И все расспрашивали Степана, как он будет жить на воле.

— Какая ж это воля? — отвечал он.—Ссыльным-я буду, тоже ведь подневольный сибирский житель.

— Ты что, глупый разве? — говорили ему. — Кто в ссылке живет? Убежать надо, сразу убежать. Тебя даже искать не станут: война, кому нужен такой человек.

— Ну нет, брат, война — как раз искать-то станут, на каждом шагу теперь дезертиров ловят.

— Значит, тебе все равно? — насмешливо говорил Гоглидзе. — Совсем все равно? Зачем же уезжаешь? Оставайся с нами, здесь все время жить будешь.

Степана определили в «Черемушкину» каторгу «не по заслугам». «Черемушкина» каторга, или, как ее официально называли, «особая команда при александровской каторжной тюрьме», обычно формировалась из уголовных, имеющих побеги, и из политических, приговоренных за тяжкие преступления к долгим: срокам. Большей частью в этот отряд попадали эсеры, максималисты, анархисты, привлекавшиеся в столыпинские годы по поводу экспроприаций и террористических актов. Лишь во время войны туда начали отправлять большевиков, выступавших за поражение царского правительства в войне и ведших агитацию на заводах и в армии.

Александровская каторжная тюрьма, где Степан прожил шесть месяцев, казалась ему мирным деревенским хутором по сравнению с «особой командой». В каторжной тюрьме ограничивалось время работы, да и работа была совершенно пустяковой; политические пользовались огромной привилегией: их не били, даже сам начальник тюрьмы говорил им «вы»; можно было читать, некоторые даже серьезно занимались политической экономней и языками. Наконец, в тюрьме зимой было тепло, каждый имел нары с тюфяком, при тюрьме имелась больница.
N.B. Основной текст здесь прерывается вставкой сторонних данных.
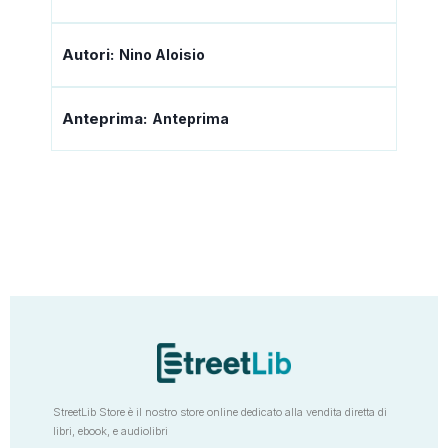
Autori:
Nino Aloisio
Anteprima:
Anteprima
StreetLib Store è il nostro store online dedicato alla vendita diretta di
libri, ebook, e audiolibri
Степан попал в «особую команду» за небольшую провинность. Однажды он отказался уйти с прогулки на пять минут раньше законного срока. Часовой доложил об этом старшему надзирателю. Надзиратель сделал Степану замечание. Степан ответил, что не подчинится незаконному сокращению прогулки. На следующий день эта история повторилась. Старший надзиратель доложил помощнику начальника тюрьмы. В это время составлялась партия для отправки в «особую команду». Степана включили в список, и он внезапно был разбужен ночью, собрал в несколько минут вещи и вскоре, уже сидя в трюме баржи, припав к небольшой щели между досками, смотрел на низменный зеленый берег могучей сибирской реки. Спутники, узнав о причине его отправки в «особую команду», так жалели его, что недобрая тревога охватила Степана. Это было в начале лета 1915 года. Почти полтора года провел он в «особой команде при александровском тюремном округе». Он знал, что срок каторжных работ должен истечь к концу 1916 года, но тяжесть жизни оказалась так велика, что он внутренне не верил в возможность освобождения. На глазах его умерло много людей. Из его палатки двоих закопали: уголовного Чердина и политического Мишуриса. Казалось, что не было другого способа уйти из «особой команды». В течение года произошло шесть попыток побега, и все как одна кончились плохо: беглецов перестреляли— то было негласное распоряжение Черемушкина.